Its been a while but i need to convert some custom code into C# (i think it was called emeralds or something somebody else gave to me). there is a certain method that takes a class(any class without any object conversions). this is the code im trying to convert.
class management
Accessor current_class
Accessor class_Stack
def call(next_class) #method, called global, takes a "class" instead
#of a variable, kinda odd
stack.push(current_class) #stack handling
current_class = next_class.new #makes a new instance of specified next_class
end
end
next_class seems to be any class related to a base class and assigns a new instance of them to a variable called currentClass. there are other "methods" that do something similar. I've tried setting the parameter type to "object", but loses all the the "next_class" attributes that are needed. this is my attempt at it
public class management {
public Stack stack;
public Someclass currentClass;
public void Call(object nextClass) {
stack.push(currentClass); // stack handling
currentClass = new nextClass(); // conversion exception, otherwise loss of type
}
}
IS this even possible in C# another thing this language seems to able to keep attributes(methods too) from Child classes when you cast them as a base class. e.g cast green bikes as just bikes but it will still be green
can somebody point me in the right direction here? or do i need to rewrite it and change the way it does things?

Material supplied>
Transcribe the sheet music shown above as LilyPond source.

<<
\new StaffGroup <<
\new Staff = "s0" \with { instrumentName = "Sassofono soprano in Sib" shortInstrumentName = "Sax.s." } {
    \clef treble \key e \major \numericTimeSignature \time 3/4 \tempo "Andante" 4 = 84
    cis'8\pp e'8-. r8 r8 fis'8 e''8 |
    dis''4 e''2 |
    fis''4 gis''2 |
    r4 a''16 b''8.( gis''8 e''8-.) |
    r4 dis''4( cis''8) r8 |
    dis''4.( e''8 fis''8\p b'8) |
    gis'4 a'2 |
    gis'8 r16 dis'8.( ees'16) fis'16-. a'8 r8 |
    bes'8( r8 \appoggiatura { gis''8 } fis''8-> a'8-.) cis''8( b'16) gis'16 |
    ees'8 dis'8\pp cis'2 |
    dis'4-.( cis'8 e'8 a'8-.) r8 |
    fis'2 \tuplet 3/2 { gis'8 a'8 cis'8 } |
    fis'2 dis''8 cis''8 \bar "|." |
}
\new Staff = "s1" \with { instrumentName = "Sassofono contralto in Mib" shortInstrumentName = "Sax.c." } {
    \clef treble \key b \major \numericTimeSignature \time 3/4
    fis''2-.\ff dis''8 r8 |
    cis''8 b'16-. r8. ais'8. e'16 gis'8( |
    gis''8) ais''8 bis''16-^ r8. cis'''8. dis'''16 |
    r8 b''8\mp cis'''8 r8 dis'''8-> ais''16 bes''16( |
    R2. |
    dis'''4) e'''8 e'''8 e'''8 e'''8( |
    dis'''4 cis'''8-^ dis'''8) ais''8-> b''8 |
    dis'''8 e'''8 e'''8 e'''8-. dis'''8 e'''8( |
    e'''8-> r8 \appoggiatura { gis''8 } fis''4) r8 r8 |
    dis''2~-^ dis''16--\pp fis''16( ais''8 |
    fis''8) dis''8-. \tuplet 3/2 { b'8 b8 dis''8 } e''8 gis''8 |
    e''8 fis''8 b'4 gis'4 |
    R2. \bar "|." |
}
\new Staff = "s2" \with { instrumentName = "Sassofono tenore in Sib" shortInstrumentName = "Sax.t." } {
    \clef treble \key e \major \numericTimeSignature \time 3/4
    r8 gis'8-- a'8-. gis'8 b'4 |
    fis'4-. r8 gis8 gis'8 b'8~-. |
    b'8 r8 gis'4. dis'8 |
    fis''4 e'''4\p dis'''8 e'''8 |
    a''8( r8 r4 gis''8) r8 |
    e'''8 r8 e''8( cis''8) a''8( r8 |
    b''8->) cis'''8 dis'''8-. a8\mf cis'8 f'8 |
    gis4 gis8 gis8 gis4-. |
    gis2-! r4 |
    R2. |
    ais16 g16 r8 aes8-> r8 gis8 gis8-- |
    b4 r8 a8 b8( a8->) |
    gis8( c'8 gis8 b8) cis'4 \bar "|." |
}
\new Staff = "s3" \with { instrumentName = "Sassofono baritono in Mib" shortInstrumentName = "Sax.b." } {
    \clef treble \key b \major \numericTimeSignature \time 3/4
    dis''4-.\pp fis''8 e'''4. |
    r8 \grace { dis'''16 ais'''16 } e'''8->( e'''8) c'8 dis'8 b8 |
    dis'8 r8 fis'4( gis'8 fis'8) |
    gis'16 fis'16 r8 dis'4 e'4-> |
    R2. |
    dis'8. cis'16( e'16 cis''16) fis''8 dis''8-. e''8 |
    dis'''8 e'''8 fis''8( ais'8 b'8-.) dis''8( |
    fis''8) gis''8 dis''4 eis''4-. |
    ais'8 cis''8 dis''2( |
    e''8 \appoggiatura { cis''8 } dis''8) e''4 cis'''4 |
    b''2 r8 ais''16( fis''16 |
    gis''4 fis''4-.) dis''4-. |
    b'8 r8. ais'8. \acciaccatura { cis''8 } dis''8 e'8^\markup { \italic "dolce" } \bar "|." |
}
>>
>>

Exercise tasks>
1. In the post about converting code to C#, what happened when the poster set the parameter type to "object"?
2. Write the next part of the post about converting code to C#, starting after its last sentence.

Outputs by task>
1. It lost all the next_class attributes that were needed.

2.
What you want is Generics and I think also, based on the fact that you call a method, Interfaces.
So your Interface will define "new" and the Class will inherit from the interface.
You can then pass the class as a generic and call the Interface method of "new" on it.
So;
public interface IMyInterface
{
void newMethod();
}
public class MyClass1 : IMyInterface
{
public void newMethod()
{
//Do what the method says it will do.
}
}
public class Class1
{
public Class1()
{
MyClass1 classToSend = new MyClass1();
test<IMyInterface>(classToSend);
}
public void test<T>(T MyClass) where T : IMyInterface
{
MyClass.newMethod();
}
}
EDIT
And check out "dynamic" in C# 4.0. I say this because if you don't know what the method is until runtime you can define it as dynamic and you are basically telling the compiler that "trust me the method will be there".
This is in case you can't use generics because the methods you call will be different for each class.